CS 194-26: Project 1
In this project, I developed an algorithm to take digitized Prokudin-Gorskii glass plate images, which are seperated into RBG image channels, and automatically produce color images from them using image processing techniques.
I used the following process to convert low resolution glass plate images to a single color image:
- Seperate the image into its three color channels by splitting the image into thirds vertically
- Crop off a pre-specified amount of pixels from each side of the color channels, so that alignment only occurs on internal pixels.
This ended up being 5% of the pixels on each side. This value was chosen after experimentation. Cropping was implemented because
the borders of the images were confusing the algorithm into aligning on the borders rather than the internal pixels.
- As an additional bell and whistle, run a Canny edge detector on each of the three channel images, to featurize the images for alignment.
- Align the Green and Red images to the Blue image. This is done by translating the green/red image over a window
of possible alignments(15 pixels vertically and horizontally) using circular rotation, and choosing the translation that maximized the NCC(Normalized Cross Correlation).

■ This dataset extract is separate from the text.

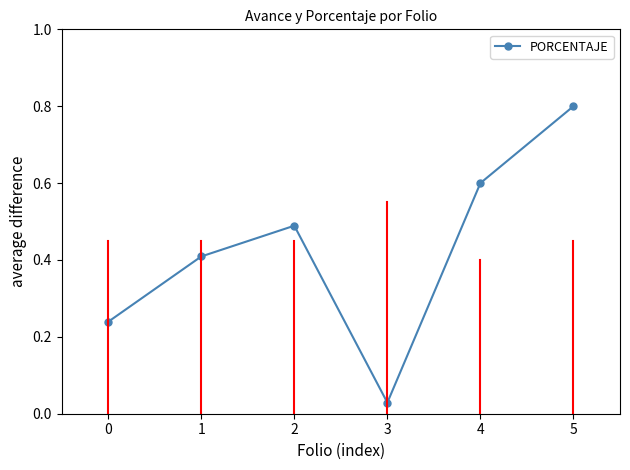

At which category does the data reach its first local valley?

3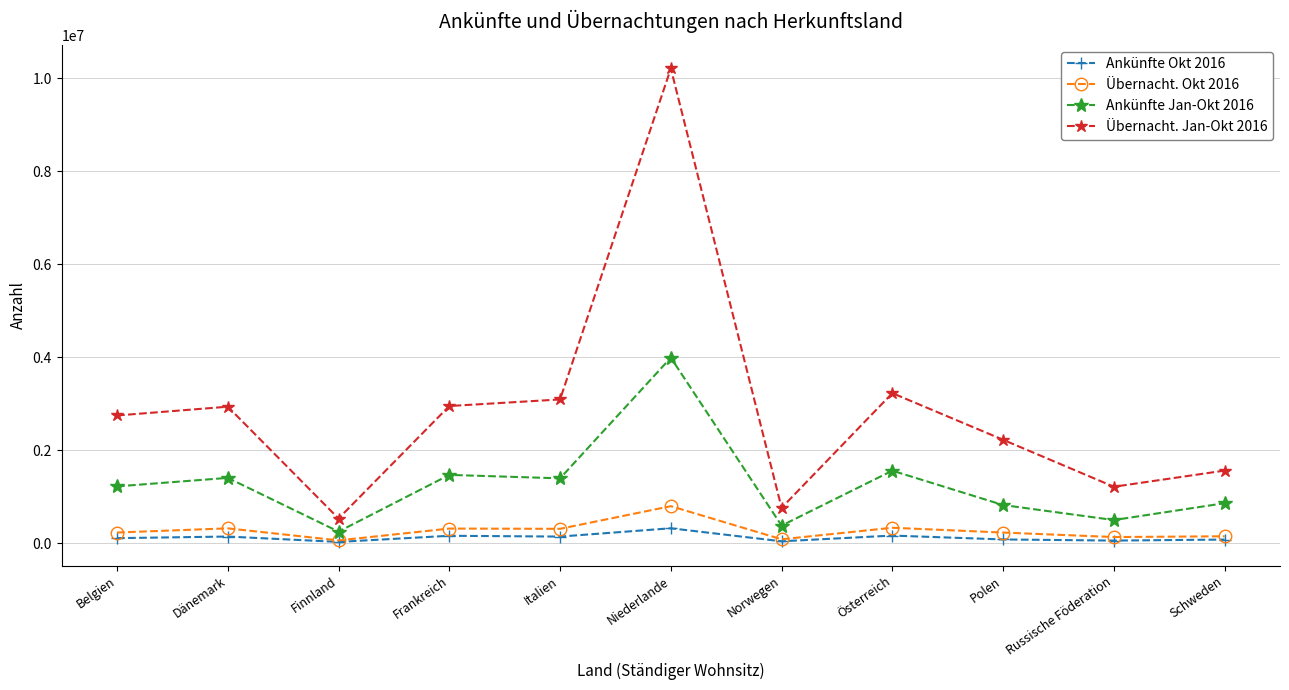

At which category is the sum across all series the highest?

Niederlande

- Stack the aligned images of all the color channels to produce a color image
The process for high resolution images was nearly identical to the process for low resolution images, except for how different alignments were explored in step 4.
In step 4, the amount of area that needed to be explored to find the optimal translation was very large for these images. To speed up the process, an image pyramid was used. This approach works by rescaling the image to a lower resolution
so that exploring a large space can be made computationally feasible. This was implemented as follows:
- The image was repeatedly halved in scale until sufficiently small
- Once the image was either less than 500 pixels in height or halved more than 5 times, a search window of (-17,17) pixels was explored for the best alignment using the same process as the low resolution images
- Then, working backwards through recursion, the image at the previous scale was transformed using the result of the coarser alignment and realigned again using a smaller window size(decreased by 8 vertically and horizontally) to improve the estimate
- The backtracking continued until we reached the original resolution, at which point the final displacement was returned
all offsets are in the following format: (horizontal offset, vertical offset)
Green Offset: (2, 5)
Red Offset: (3, 12)
Green Offset: (2, -3)
Red Offset: (2, 3)
Green Offset: (3,3)
Red Offset: (3,6)
Green Offset: (23, 49)
Red Offset: (40, 107)
Green Offset: (16, 38)
Red Offset: (22, 88)
Green Offset: (18, 60)
Red Offset: (11, 117)
Green Offset: (10, 56)
Red Offset: (13, 120)
Green Offset: (9, 79)
Red Offset: (14, 175)
Green Offset: (24, 52)
Red Offset: (34, 107)
Green Offset: (29, 77)
Red Offset: (37, 175)
Green Offset: (12, 56)
Red Offset: (8, 111)
Green Offset: (2, 48)
Red Offset: (28, 84)
Green Offset: (-2, 50)
Red Offset: (-12, 105)
Green Offset: (4, 36)
Red Offset: (4, 95)
Green Offset: (0, 1)
Red Offset: (1, 4)
Green Offset: (1, 3)
Red Offset: (1, 6)
Green Offset: (1,3)
Red Offset: (4,8)
Bells and Whistles
I implemented one bell/whistle: using edges as features rather than the raw RGB values. This was done by running the RBG images through
a Canny edge detector using the sklearn Canny implementation. This was particularly useful as the images were aligned on purely the shapes rather than
how bright or dull the shapes were in each of the color channels. Here is a side by side comparison of aligning based on RBG values and edges.
No Edge Detection
With Edge Detection
The algorithm worked pretty well. It aligned all the images without a ton of visual defects. However, for images with a lot of detail, espeically human faces like
harvesters.tif, some of the detail in the faces are a little blurry/defected. This is because in those photos, there are a lot of edges in close proximity, which can
throw off the metric and confuse the algorithm.
Also, as I cropped a constant amount from each photo rather than intelligently detecting where the border was, actual content got cropped off in some of the photos
and in other photos, some of the border still showed. However, the effect of this was minimal.